I have more than 20 years with backend development and just some limited experience with frontend tech stacks. I tried using LLM initially with for frontend in my personal project. I found that code generation by LLM are so good. It produces code that works immediately with my vague prompts. It happily fixes any issue that I found pretty quick and correct. I also have enough knowledge to tweak anything that I need so at the end of the day, I can see that my project work as expected. I feel really productive with it.

Then I slowly start using LLM for my backend projects at work. And I was so suprise that the experience was completely opposite.
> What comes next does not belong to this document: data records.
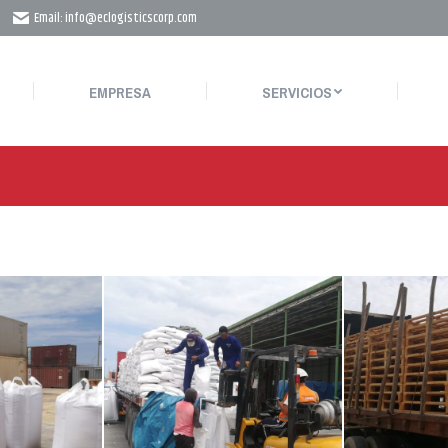
Email: info@eclogisticscorp.com
EMPRESA
SERVICIOS
LO
EMPRESA
SERVICIOS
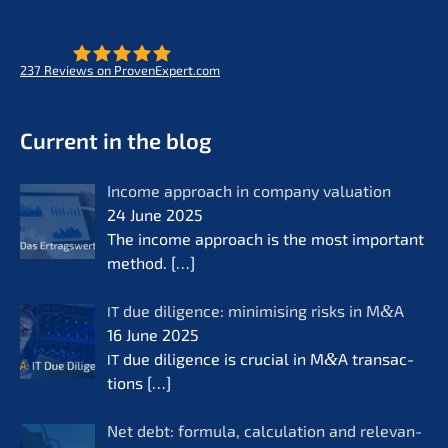
237
Reviews on ProvenExpert.com
- Future for lifeworks
KERN
Current in the blog
Income approach in compa­ny valua­ti­on
24 June 2025
The income approach is the most important
method.
[…]
due diligence: minimi­sing risks in M
&
A
IT
16 June 2025
due diligence is crucial in M
&
A transac­
IT
tions
[…]
Net debt: formu­la, calcu­la­ti­on and relevan­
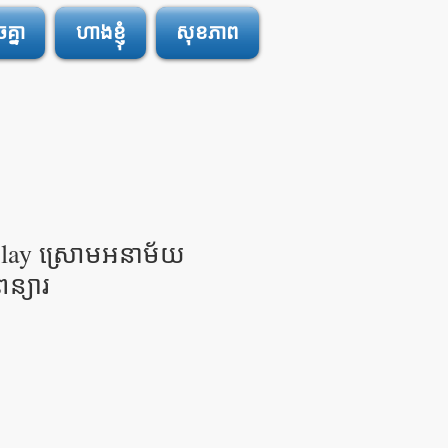
្នា
ហាងខ្ញុំ
សុខភាព
elay ស្រោមអនាម័យ
ន្យារ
Both ChatGPT and Claude generated code that either bad practice or have flaw, or just ignore instructions in my prompt to come back to bad solutions after just a few questions. It also fails to apply common practices from architecture perspectives. So the effort to make it work is much more than when I do all coding myself.

At that point, I thought probably there are more frontend projects used to train those models than in backend projects, therefore quality of code in frontend tech is much better. But when using LLM with another language that I did not have much experience for another backend project, I found out why my experience is so much different as I can now observe more clearly on what is bad and good in the generated code.

In my previous backend project, as I have much more knowledge on languages/frameworks/practice, my criteria was also higher. It is not just the code that can run, it must be extensible, in right structure and in good architecture, use correct idiom ... Whereas my frontend experience is more limited, the generated code work as I expected but possibly it also violated all these NFRs that I do not know. It explains why using it with a new program language (something I don't have much experience) in a backend project (my well know domain) I found a mixed experience when it seems to provide me working code, but failed on following good practices.

My hypothesis is LLM can generate code at intemediate level, so if your experience is limited you see it as pure gold. But if your level is much better, those generated code are just garbage. I really want to hear more from other people to validate my hypothesis as it seems people also have opposite experiences with this.

5. Kiro ◴[] No.42176369[source]
> Am I that bad with my prompting skills?

Or you're using skis on gravel. I'm a firm believer that the utility varies greatly depending on the tech stack and what you're trying to do, ranging from negative value to way more than 5x.

I also think "prompting" is a misrepresentation of where the actual skill and experiences matter. It's about being efficient with the tooling. Prompting, waiting for a response and then manually copypasting line by line into multiple places is something else entirely than having two LLMs work in tandem, with one figuring out the solution and the other applying the diff.

Good tooling also means that there's no overhead trying out multiple solutions. It should be so frictionless that you sometimes redo a working solution just because you want to see a different approach.

Finally, you must be really active and can't just passively wait for the LLM to finish before you start analyzing the output. Terminate early, reprompt and retry. The first 5 seconds after submitting is crucial and being able to take a decision just from seeing a few lines of code is a completely new skill for me.